Sobe para 78 o número de manifestantes mortos e mais de 2.600 presos em protestos nacionais
A onda de manifestações antigovernamentais que sacode o Irã desde 28 de dezembro de 2025 continua a registrar números alarmantes de vítimas.
De acordo com atualização divulgada pela agência de direitos humanos HRANA (Human Rights Activists News Agency), sediada nos Estados Unidos, pelo menos 78 manifestantes foram mortos nos últimos 14 dias de protestos.
No total, a entidade contabiliza 116 mortes, incluindo 38 integrantes das forças de segurança. Pelo menos sete das vítimas entre os manifestantes tinham menos de 18 anos.
A HRANA também reporta que 2.638 pessoas foram presas durante os atos, que se espalharam por 574 locais em 185 cidades, abrangendo todas as 31 províncias do país.
“Com base em dados consolidados até o fim do décimo quarto dia, 574 locais de protesto foram identificados em 185 cidades, abrangendo todas as 31 províncias do país.” — informou a HRANA em comunicado.

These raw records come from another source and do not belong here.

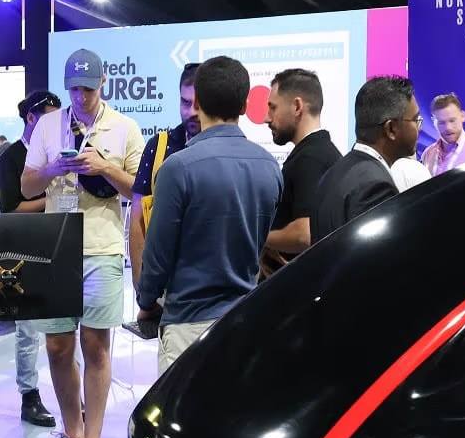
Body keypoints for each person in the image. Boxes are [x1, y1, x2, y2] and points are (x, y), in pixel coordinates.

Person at [21, 49, 142, 438]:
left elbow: (137, 189)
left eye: (88, 89)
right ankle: (71, 434)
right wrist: (54, 168)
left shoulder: (124, 127)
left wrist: (104, 167)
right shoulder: (48, 125)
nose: (80, 97)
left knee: (96, 346)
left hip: (102, 249)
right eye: (74, 88)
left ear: (103, 83)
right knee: (57, 347)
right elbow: (26, 185)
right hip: (56, 249)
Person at [135, 58, 281, 374]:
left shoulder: (177, 168)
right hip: (244, 320)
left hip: (187, 326)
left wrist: (146, 302)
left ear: (198, 102)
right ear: (245, 106)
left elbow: (157, 255)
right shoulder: (270, 167)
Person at [0, 91, 60, 427]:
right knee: (28, 328)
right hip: (23, 251)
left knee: (66, 324)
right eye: (49, 117)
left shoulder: (57, 153)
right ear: (31, 118)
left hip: (59, 245)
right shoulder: (10, 158)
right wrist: (53, 198)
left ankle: (72, 394)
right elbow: (12, 209)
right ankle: (29, 396)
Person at [310, 76, 418, 243]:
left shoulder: (332, 173)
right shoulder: (376, 187)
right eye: (415, 120)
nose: (418, 128)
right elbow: (379, 256)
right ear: (391, 129)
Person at [130, 63, 201, 313]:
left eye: (199, 104)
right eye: (185, 102)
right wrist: (142, 290)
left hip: (210, 286)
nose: (191, 112)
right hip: (163, 287)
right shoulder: (159, 146)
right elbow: (138, 219)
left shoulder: (228, 150)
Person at [262, 68, 341, 274]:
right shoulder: (323, 153)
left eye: (273, 107)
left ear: (297, 106)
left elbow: (305, 234)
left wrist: (260, 239)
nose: (266, 118)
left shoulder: (310, 159)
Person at [420, 93, 465, 174]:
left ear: (463, 116)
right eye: (441, 123)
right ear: (433, 121)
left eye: (452, 120)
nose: (448, 127)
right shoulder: (428, 154)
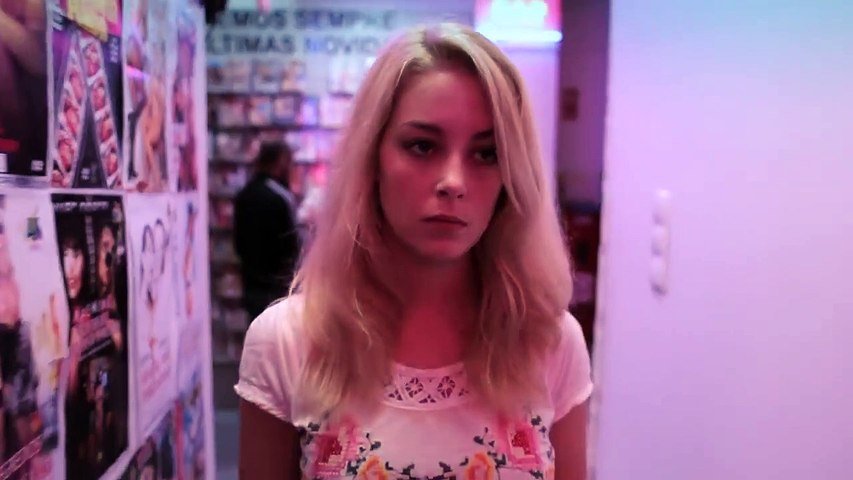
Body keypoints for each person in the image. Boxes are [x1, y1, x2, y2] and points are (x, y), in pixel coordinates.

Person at [236, 23, 593, 480]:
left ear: (511, 176)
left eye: (486, 154)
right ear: (373, 158)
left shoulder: (549, 342)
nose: (453, 182)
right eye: (422, 146)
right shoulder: (286, 342)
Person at [233, 142, 301, 320]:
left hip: (251, 283)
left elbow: (239, 243)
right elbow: (291, 246)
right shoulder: (281, 197)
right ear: (280, 162)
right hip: (277, 288)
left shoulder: (244, 194)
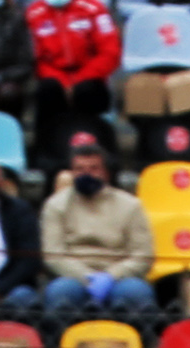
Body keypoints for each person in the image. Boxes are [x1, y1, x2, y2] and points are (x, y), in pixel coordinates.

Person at [32, 124, 152, 317]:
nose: (86, 174)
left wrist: (110, 276)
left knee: (135, 292)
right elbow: (53, 255)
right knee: (61, 292)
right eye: (79, 169)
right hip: (73, 276)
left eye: (93, 168)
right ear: (71, 172)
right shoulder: (55, 205)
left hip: (119, 277)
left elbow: (143, 255)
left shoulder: (131, 205)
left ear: (106, 173)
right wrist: (87, 277)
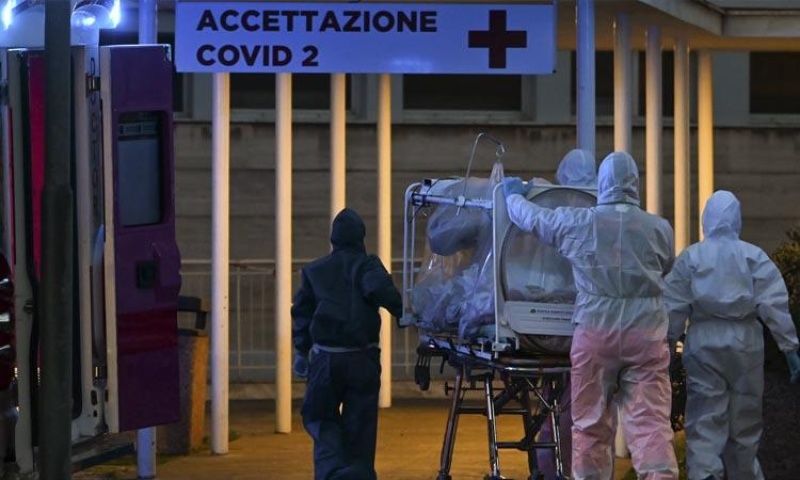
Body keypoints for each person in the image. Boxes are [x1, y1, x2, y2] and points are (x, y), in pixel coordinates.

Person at [503, 152, 679, 479]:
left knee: (589, 425)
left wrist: (512, 197)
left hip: (596, 332)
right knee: (651, 424)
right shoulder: (659, 229)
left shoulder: (581, 223)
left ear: (603, 182)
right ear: (635, 182)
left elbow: (535, 219)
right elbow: (667, 266)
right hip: (646, 333)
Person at [664, 190, 800, 480]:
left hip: (704, 340)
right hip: (746, 342)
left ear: (706, 220)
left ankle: (706, 473)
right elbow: (774, 304)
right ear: (737, 219)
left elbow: (673, 306)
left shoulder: (692, 257)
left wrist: (667, 347)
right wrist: (789, 348)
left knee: (705, 416)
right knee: (745, 421)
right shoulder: (753, 256)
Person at [291, 208, 403, 480]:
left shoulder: (314, 271)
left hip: (325, 359)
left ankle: (332, 471)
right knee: (361, 421)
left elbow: (302, 313)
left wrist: (301, 351)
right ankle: (358, 472)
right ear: (360, 237)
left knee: (319, 416)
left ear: (334, 239)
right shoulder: (367, 265)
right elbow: (381, 291)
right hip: (362, 358)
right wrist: (404, 313)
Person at [535, 148, 596, 480]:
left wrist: (512, 198)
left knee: (554, 408)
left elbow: (539, 272)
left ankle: (552, 468)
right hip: (593, 328)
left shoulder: (557, 211)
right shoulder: (604, 213)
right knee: (588, 410)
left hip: (551, 327)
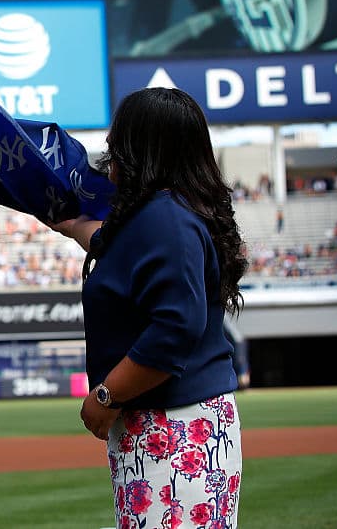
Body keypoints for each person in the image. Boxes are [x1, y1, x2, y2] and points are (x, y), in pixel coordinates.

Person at [51, 88, 248, 529]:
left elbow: (175, 329)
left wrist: (106, 395)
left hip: (174, 428)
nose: (111, 151)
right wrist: (70, 225)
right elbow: (106, 242)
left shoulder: (165, 217)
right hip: (170, 425)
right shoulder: (166, 211)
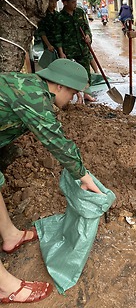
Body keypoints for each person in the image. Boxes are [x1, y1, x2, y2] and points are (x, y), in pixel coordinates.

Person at [0, 59, 104, 303]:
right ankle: (4, 286)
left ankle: (10, 235)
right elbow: (56, 141)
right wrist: (83, 175)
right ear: (58, 86)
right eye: (73, 93)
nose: (73, 99)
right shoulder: (34, 97)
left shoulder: (28, 84)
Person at [55, 0, 97, 101]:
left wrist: (88, 37)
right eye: (72, 2)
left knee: (85, 72)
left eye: (75, 1)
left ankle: (87, 93)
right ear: (65, 2)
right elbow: (58, 36)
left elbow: (86, 28)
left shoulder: (80, 12)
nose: (75, 4)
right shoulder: (60, 17)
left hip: (82, 48)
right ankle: (78, 95)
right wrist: (61, 52)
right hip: (68, 50)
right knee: (71, 73)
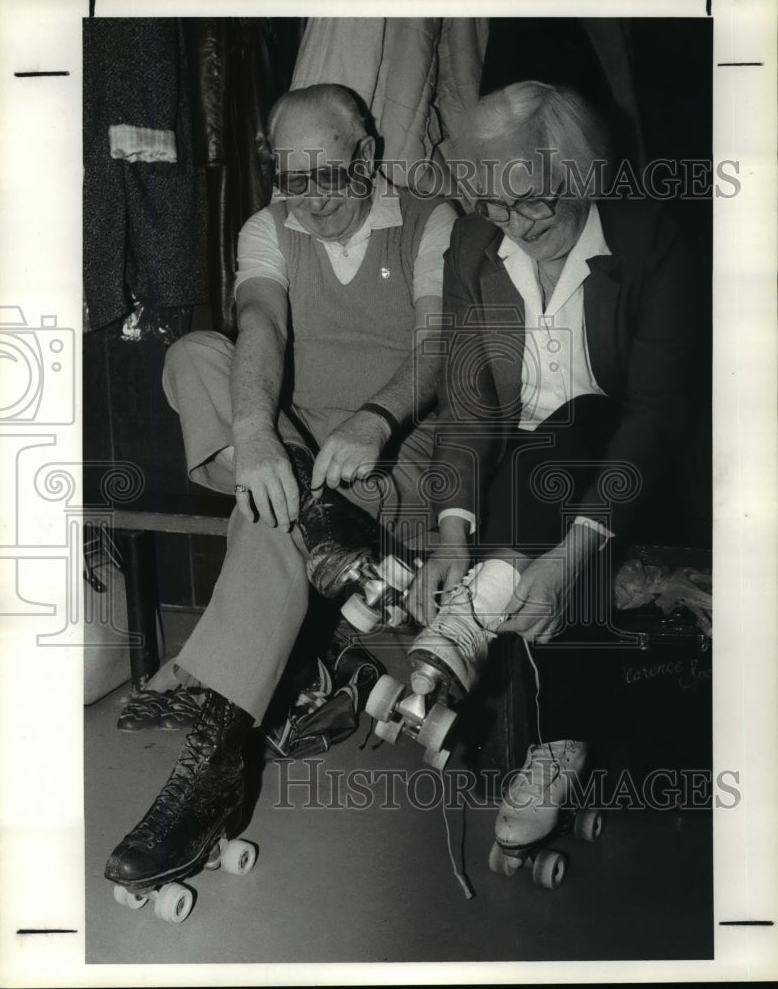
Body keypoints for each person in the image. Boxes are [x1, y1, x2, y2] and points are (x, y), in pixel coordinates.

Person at [105, 84, 457, 891]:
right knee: (195, 350)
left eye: (326, 175)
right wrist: (260, 434)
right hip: (295, 454)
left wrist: (374, 418)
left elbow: (440, 349)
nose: (308, 199)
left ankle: (207, 776)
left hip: (384, 471)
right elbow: (258, 320)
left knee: (265, 517)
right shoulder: (269, 225)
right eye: (290, 179)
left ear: (365, 156)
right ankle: (308, 519)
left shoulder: (430, 223)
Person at [403, 81, 698, 853]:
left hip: (632, 467)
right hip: (522, 474)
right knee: (535, 459)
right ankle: (548, 724)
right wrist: (451, 535)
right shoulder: (474, 244)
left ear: (579, 174)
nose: (515, 223)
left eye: (532, 199)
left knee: (569, 432)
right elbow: (467, 408)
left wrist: (574, 556)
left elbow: (656, 418)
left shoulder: (650, 237)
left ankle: (489, 654)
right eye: (494, 205)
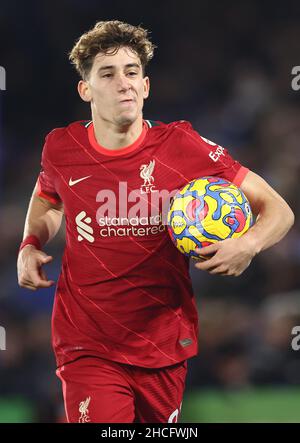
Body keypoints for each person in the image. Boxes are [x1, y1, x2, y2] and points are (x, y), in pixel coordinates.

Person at [17, 20, 294, 423]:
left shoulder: (182, 147)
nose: (123, 83)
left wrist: (247, 244)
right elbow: (48, 196)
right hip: (88, 342)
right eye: (108, 74)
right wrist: (30, 244)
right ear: (86, 89)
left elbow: (280, 210)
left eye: (132, 73)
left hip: (162, 342)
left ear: (145, 87)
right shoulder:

O que começou como protestos contra a inflação galopante, desvalorização da moeda e crise econômica evoluiu para um movimento de contestação aberta ao regime teocrático liderado pelo aiatolá Ali Khamenei. Manifestantes têm gritado slogans como “Morte ao ditador” e exigido mudanças radicais, em meio à maior mobilização popular desde os atos de 2022 motivados pela morte de Mahsa Amini.
A repressão tem sido denunciada por organizações internacionais como Amnesty International e Human Rights Watch, que condenam o uso indiscriminado de força letal, prisões arbitrárias e o bloqueio de comunicações para ocultar a extensão da violência.
O governo iraniano atribui a escalada a interferências externas, especialmente dos Estados Unidos, e acusa os manifestantes de vandalismo e subversão.
O presidente americano Donald Trump tem acompanhado o caso de perto, renovando alertas de possível intervenção caso a repressão se intensifique.
Líderes europeus, incluindo França, Alemanha e Reino Unido, emitiram declaração conjunta cobrando proteção à população e garantia de direitos de expressão pacífica.
A situação permanece volátil, com relatos de novas ações de rua apesar da intensificação da repressão.
Especialistas alertam que o bloqueio de internet pode estar sendo usado para encobrir um aumento ainda maior no número de vítimas.